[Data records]
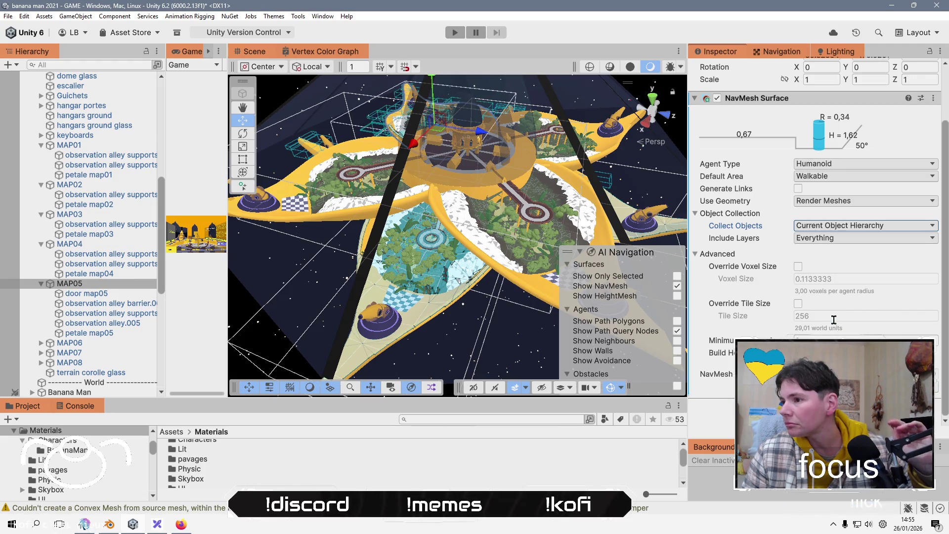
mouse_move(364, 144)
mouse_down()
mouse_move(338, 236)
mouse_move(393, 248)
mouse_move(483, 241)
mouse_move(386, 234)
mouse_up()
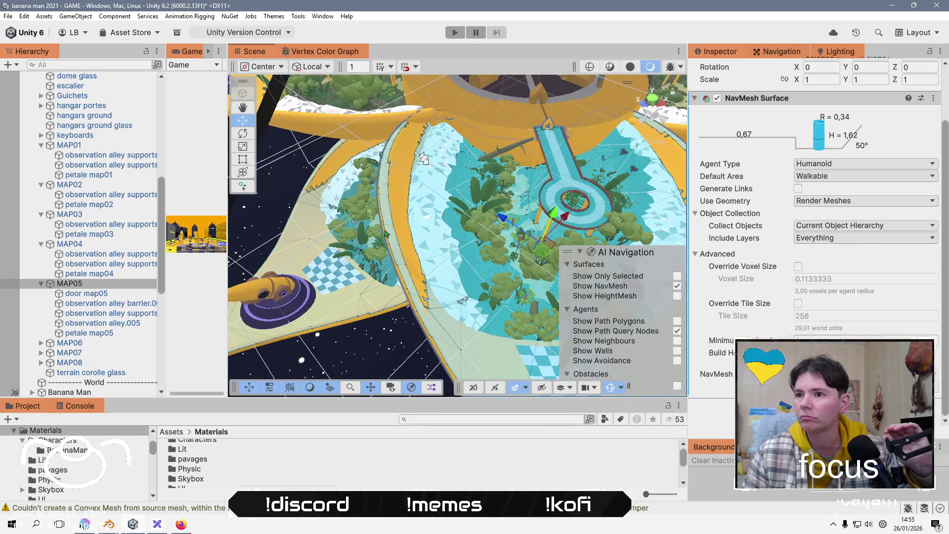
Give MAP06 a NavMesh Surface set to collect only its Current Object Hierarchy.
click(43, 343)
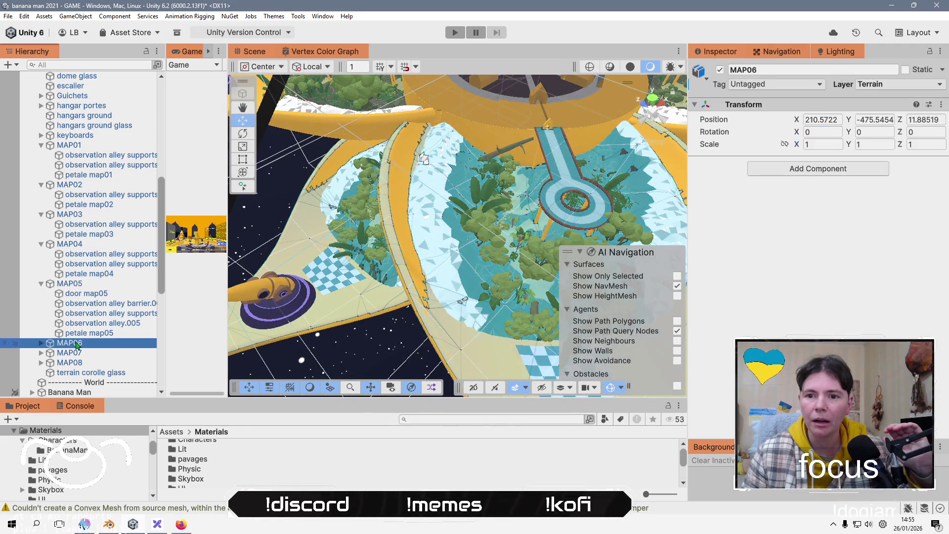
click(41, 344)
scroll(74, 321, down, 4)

#### EXERCISE GOAL
Output each entry shown above exactly as it stands, with all pictures removed.

#### ANSWER FOR THIS EXERCISE
mouse_move(364, 144)
mouse_down()
mouse_move(338, 236)
mouse_move(393, 248)
mouse_move(483, 241)
mouse_move(386, 234)
mouse_up()
Give MAP06 a NavMesh Surface set to collect only its Current Object Hierarchy.
click(43, 343)
click(41, 344)
scroll(74, 321, down, 4)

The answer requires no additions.